══ 页面

在城基上的刘昆副营长,抓住了这个良好的迁回机会,他留一部分弟兄在箭道巷向文昌庙中心射击,自己带了十几名士兵,从小西门城基朝突进城门来的敌人倒袭。日军被堵在一块狭窄的地方,受着四面的围攻,枪口不知对哪方射击才好,只得拼着命向城外突逃。但国军弟兄,知道师长也在前沿督战,都豁出性命往敌人人群里冲,尤其是拿着梭镖刀枪的杂兵,不接近敌人,无法施展自己的优势,当日军正在小西门口往外挤时,这些抄家伙的弟兄,一阵喊杀,各人追着一个敌人,一阵“乒里乓郎”的枪挑刀刺。一场混战,只见文昌庙到小西门这一小段街上,人像炸了窝的牛群般跑动,只10来分钟时间,遍地躺满了尸体。杀到最后,只剩了十几个敌人在倒塌的民房里乱窜,刘副营长便指挥弟兄们猛追,追一个杀一个,追不上的,就摔手榴弹炸,战斗结束时,攻进小西门的日军,全部被歼。
国军此役中缴获轻机枪6挺、三八式步枪27支、战刀7把,并有日军第116师团作战命令日记和地图一批。在文件上,记录这是第116师团的120联队。
据周询先生在《抗日时期常德会战》一书中介绍,日军第120联队联队长和尔其隆也在此战中被击毙,但从其他各种资料包括日本出版的阵亡将佐人名录来看,和尔可能并没有在常德会战中死亡。损失一名联队长,在日本军队看来是一件非同小可的大事,他们不会不将此载入史册。但是,轮到我现在来写这段史实了,我也不敢肯定和尔其隆是常德会战的幸存者,因为我没有确凿的凭据,光说没记载,是不能下绝对判断的。和尔其隆到底死没死,或者说死在哪里,至今还是一个谜。

════
══ 摘录材料

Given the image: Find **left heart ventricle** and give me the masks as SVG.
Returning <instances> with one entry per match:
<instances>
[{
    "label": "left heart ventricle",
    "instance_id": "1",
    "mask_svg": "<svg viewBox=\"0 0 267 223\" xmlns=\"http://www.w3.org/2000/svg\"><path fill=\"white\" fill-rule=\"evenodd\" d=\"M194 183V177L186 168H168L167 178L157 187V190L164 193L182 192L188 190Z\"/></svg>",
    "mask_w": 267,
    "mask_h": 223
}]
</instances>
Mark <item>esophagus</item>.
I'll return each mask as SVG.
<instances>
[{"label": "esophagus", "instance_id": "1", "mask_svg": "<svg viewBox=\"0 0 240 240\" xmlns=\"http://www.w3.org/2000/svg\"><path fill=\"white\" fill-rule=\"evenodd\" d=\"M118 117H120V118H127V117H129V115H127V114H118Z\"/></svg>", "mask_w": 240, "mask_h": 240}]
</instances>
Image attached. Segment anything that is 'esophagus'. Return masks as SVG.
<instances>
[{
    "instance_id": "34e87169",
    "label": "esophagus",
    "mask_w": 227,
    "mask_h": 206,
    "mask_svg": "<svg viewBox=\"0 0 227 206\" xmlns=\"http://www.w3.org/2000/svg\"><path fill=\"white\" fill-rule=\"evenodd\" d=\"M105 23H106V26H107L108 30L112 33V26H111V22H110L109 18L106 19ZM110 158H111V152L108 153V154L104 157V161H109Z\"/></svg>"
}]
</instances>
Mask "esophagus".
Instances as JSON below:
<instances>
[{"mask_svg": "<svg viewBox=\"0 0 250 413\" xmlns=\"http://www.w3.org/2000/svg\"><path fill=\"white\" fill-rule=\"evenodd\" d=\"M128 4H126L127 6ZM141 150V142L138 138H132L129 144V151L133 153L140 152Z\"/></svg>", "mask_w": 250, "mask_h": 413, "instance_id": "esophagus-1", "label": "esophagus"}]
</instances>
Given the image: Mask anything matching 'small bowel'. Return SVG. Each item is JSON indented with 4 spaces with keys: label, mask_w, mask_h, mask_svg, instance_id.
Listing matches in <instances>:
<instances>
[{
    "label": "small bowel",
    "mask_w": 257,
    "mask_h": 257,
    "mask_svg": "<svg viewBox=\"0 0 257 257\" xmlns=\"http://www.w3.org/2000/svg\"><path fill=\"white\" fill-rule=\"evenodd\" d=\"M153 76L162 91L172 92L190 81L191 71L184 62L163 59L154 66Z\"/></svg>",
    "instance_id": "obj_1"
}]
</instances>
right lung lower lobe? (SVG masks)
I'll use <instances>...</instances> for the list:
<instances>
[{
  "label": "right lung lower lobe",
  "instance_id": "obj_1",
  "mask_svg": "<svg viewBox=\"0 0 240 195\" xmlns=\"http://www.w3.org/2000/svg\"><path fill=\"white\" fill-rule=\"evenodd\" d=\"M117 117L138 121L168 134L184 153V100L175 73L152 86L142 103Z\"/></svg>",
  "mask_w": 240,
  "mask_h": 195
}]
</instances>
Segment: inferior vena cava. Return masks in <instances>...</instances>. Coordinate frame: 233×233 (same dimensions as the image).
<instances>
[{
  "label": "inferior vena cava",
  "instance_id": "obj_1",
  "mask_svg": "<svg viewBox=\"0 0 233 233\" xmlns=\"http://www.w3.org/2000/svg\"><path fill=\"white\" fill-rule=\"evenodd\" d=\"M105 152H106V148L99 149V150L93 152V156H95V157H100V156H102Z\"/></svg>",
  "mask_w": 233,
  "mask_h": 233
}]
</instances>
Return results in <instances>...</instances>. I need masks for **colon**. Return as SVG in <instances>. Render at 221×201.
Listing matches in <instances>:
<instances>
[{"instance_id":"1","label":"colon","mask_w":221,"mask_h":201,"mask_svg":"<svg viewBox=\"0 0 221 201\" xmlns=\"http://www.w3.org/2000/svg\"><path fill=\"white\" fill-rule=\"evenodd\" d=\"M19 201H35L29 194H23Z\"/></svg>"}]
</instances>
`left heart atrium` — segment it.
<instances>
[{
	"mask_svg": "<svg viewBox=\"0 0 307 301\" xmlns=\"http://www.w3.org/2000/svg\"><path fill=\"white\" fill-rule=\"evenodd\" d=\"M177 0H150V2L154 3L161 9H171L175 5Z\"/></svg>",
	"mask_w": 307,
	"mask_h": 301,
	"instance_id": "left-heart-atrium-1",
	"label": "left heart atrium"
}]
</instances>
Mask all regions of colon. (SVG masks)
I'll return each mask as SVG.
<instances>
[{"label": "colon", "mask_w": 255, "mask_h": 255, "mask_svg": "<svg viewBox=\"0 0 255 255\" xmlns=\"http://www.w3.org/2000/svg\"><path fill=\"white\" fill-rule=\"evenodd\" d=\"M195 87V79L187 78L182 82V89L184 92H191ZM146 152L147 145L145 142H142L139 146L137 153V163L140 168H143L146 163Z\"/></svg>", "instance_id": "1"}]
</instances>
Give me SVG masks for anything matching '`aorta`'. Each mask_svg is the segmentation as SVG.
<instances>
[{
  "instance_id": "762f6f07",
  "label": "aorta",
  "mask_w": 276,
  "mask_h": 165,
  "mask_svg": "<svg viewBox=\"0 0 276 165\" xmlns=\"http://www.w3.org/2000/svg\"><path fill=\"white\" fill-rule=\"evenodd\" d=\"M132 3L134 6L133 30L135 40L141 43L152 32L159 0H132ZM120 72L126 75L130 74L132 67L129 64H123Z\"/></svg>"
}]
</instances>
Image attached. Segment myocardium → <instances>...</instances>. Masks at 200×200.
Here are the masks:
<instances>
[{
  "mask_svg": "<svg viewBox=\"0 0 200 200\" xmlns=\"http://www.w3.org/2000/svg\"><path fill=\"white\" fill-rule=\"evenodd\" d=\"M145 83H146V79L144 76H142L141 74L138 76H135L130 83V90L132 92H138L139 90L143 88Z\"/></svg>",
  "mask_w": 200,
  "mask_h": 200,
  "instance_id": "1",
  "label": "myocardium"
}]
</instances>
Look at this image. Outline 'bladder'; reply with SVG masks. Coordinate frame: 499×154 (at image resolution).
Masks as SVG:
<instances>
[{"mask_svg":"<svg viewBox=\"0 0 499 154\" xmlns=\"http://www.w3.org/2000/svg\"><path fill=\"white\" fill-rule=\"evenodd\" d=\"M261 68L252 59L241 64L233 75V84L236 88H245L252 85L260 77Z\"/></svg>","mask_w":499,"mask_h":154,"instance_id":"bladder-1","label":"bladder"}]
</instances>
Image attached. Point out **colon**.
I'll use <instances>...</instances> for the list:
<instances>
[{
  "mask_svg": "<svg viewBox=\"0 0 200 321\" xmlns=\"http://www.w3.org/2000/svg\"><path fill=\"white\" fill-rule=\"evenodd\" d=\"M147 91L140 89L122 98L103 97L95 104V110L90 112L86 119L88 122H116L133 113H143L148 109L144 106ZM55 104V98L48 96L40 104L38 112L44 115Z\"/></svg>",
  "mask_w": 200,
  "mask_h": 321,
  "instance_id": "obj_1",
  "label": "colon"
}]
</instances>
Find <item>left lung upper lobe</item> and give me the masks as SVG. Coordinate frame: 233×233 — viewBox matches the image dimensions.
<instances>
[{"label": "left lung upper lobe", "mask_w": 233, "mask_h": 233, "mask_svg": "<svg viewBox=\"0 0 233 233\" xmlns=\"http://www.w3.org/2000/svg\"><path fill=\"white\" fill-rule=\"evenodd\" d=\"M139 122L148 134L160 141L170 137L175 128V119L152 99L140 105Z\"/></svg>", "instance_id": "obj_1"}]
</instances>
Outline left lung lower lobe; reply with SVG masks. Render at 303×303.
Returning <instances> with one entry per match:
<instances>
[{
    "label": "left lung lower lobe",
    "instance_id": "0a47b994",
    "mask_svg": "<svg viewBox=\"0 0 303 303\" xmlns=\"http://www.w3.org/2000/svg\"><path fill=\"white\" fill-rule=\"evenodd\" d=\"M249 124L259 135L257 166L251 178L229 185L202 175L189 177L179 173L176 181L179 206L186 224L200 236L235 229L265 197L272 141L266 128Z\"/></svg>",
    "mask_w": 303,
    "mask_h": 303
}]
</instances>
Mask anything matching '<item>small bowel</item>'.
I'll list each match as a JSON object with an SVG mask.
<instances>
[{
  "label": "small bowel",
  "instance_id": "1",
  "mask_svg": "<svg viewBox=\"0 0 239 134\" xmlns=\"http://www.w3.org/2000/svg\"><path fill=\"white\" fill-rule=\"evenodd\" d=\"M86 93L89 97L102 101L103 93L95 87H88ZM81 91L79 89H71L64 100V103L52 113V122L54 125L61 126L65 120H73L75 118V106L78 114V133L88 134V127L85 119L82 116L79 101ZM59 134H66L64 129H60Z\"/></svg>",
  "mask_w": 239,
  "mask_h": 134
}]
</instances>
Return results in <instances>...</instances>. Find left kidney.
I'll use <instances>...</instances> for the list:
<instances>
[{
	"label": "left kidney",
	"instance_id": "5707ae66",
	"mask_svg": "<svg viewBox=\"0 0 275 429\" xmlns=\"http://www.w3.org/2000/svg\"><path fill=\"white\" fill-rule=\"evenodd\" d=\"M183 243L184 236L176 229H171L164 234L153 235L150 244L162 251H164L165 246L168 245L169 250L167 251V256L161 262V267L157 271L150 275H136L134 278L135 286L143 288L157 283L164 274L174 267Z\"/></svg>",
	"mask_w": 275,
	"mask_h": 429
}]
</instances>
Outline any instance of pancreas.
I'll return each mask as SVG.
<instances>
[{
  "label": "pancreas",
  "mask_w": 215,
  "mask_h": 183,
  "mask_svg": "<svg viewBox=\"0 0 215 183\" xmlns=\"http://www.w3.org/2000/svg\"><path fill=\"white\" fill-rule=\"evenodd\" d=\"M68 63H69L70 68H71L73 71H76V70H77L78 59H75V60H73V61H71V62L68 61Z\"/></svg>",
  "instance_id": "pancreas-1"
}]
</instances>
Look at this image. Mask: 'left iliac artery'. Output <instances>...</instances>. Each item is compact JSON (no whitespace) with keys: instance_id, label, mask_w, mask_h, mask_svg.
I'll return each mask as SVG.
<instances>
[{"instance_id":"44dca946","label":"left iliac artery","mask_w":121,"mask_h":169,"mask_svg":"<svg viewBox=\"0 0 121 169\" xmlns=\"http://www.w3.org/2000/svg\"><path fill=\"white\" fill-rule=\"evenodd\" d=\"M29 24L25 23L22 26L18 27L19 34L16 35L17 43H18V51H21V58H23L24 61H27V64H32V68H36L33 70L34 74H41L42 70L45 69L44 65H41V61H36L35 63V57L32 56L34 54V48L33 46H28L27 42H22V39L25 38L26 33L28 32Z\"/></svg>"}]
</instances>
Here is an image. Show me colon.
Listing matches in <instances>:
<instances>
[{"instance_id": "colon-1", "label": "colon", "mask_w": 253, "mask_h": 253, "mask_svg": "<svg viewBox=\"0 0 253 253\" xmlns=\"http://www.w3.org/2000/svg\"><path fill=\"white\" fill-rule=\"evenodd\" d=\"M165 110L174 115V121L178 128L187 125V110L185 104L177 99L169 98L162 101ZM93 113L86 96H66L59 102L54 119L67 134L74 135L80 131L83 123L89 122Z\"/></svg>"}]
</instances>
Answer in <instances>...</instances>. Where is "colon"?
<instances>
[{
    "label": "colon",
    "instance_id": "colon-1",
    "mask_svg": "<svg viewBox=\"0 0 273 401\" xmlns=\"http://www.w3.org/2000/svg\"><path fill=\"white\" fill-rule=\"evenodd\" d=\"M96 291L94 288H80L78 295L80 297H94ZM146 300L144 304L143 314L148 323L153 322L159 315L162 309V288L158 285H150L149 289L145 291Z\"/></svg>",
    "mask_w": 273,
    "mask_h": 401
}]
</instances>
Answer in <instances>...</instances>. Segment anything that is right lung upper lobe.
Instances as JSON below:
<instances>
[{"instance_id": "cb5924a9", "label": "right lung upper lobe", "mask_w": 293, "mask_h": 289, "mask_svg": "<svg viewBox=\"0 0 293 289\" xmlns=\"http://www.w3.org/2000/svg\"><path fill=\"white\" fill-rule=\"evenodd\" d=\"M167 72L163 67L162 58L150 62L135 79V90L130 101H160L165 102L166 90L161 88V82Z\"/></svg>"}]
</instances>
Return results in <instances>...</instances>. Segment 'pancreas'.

════

• 练习:
**a)** 把常德会战这段文字里以“国军此役中缴获”开头的那一段改写成条目清单,保留其中的主要事实。
**b)** 从最后一句之后续写这段关于常德会战的文字。
这些记录是与页面文字分开的独立材料。

• 练习答案:
**a)**
- 缴获轻机枪6挺
- 缴获三八式步枪27支
- 缴获战刀7把
- 缴获日军第116师团作战命令日记和地图一批
- 文件记录该部为第116师团的120联队

**b)**
白色的弹烟还笼罩在十字街的天空,硫磺气味尚凝结着没有散开,文昌庙沸腾的声浪和颠动着的人群,却肃然地停息了。地面上横七竖八都是血染的人,人像倒乱的沙丁鱼罐头,尸体毫无秩序地摊开着。除了将近100名的敌人之外,其余还有四五十名国军官兵长眠在地上。
余程万师长提了一支亲手击毙了七八名敌人的步枪从碉堡里走出来,在战场上巡视。他看到刘昆副营长受伤,连长邓学志、方宗瑶负伤,排长赖大琼、赵相卿、赵登元阵亡;他看到小西门的城基,被炮火轰成了犬牙交错的大小土堆,街上左右的民房变成了无数层的短墙,墙里还缭绕着上升的白烟;他看到石板地面露出桌面大的弹坑,守军当街筑的障碍物,散得满街都是;尤其是他面前无数的尸体中间,仰的扑的,间杂了许多自己的弟兄,他们手还握着百年前作战的长矛,紫色的血块,洒在这些古老的兵器上,洒在地面上,洒在散兵壕弹坑上,他心里实在有一种难以形容的伤感。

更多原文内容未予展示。